Rep. Mark Meadows (R-N.C.), chairman of the conservative House Freedom Caucus, is a frustrated man.
He’s frustrated that the Senate is taking the lead in the immigration debate. He’s frustrated that the Republican Party is presiding over a period of exploding deficits and rising debt. And he’s frustrated that the scandal over ousted White House aide Rob Porter could have compromised national security.
But he’s not quite ready to admit that the GOP’s bitter spending battles against the Obama administration between 2010 and 2016, which led to debt limit scares and shutdowns, were a complete waste of time.
“I don’t know that any debate is a waste of time,” Meadows said in the latest edition of the POLITICO Money podcast. “I do believe that any time that you fold at the eleventh hour, which many viewing this as a fold at the eleventh hour, in a fiscally irresponsible way to grow the size of government, then that’s problematic and that’s why I didn’t vote for the final deal.”
Meadows said rising deficits and increasing debts will soon become an existential threat to the economy.
“There is a day of reckoning that will come economically when we have a hard time selling Treasurys or when the yield on those Treasurys gets so high that it creates an unsustainable interest curve that we can’t service,” he said.
On the immigration debate, Meadows ripped the idea that the Senate would be the first to craft a bill and then send it to the House, but he walked backed earlier comments that seemed to suggest he would support deposing House Speaker Paul Ryan over the issue.
“Any suggestion of a coup on the speakership is not only not what I said but was not in the context of what I said,” Meadows said. “I think it’s incredibly important that the House go ahead with a conservative immigration bill. And to suggest that the Senate could beat us to a vote on that particular initiative would indicate that we are being derelict in our duty to represent the people in the people’s house.”

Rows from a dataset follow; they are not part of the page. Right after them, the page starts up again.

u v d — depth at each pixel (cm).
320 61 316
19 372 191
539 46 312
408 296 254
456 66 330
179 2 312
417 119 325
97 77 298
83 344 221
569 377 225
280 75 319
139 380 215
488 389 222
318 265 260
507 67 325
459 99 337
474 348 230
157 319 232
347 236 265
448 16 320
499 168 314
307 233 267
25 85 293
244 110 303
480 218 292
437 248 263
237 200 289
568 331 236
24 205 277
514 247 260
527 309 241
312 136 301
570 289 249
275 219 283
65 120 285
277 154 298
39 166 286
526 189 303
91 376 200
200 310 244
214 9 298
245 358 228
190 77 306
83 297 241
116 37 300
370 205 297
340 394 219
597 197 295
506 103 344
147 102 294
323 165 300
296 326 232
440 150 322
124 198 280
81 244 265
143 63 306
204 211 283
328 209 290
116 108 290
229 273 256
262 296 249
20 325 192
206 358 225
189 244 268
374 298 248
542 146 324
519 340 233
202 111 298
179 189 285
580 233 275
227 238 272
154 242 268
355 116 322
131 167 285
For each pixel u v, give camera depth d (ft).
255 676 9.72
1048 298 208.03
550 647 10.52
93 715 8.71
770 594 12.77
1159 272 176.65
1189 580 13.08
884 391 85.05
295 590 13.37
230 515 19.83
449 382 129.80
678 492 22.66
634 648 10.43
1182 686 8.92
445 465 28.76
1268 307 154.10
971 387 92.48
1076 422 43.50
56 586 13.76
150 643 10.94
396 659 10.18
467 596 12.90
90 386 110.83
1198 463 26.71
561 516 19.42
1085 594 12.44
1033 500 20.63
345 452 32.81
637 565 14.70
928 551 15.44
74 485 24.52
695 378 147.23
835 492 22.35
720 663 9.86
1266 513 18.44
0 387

Meadows rejected the argument made by Democrats, economists and some Republicans that reducing the amount of legal immigration — which the White House supports — would be bad for an economy at nearly full employment.
“That’s a rising-tide-floats-all-boats kind of mentality,” he said. “There’s certainly an argument, in some sectors where that actually happens, but to suggest that that is across a broad spectrum, I don’t know that any economist would suggest that.”
On the rolling White House scandal over the departure of staff secretary Rob Porter, Meadows mostly defended embattled chief of staff John Kelly and said he has not spoken to President Donald Trump about joining the administration as a replacement for the current chief of staff.
“At this point, the president has a chief of staff that he is very satisfied with, and in my conversations with the president I have no inclination that he is going to make a move to get a new chief of staff,” Meadows said. “I can tell you that he has not talked to me about it. And there have been plenty of opportunities for us to discuss that.”
Meadows said the focus of congressional oversight of the Porter matter will be on whether the former staff secretary’s access to classified material without a permanent security clearance put the nation at risk.
“The real question becomes, ‘Did this classified or partially classified clearance put any of our national security secrets at risk?’” he said. “And certainly we’ll be looking at that from an oversight standpoint.”
Meadows said he’s more hopeful now that Republicans can retain the House given improved poll numbers. But he said if they don’t, it could spell the end of the Freedom Caucus.
“Certainly if we are in the minority the Freedom Caucus becomes less influential,” he said. “The Freedom Caucus when you are in the majority has an out-weighted influence here on Capitol Hill. In the minority I don’t see that as being a direct correlation to power because everybody can be unified and be against something when you are in the minority.”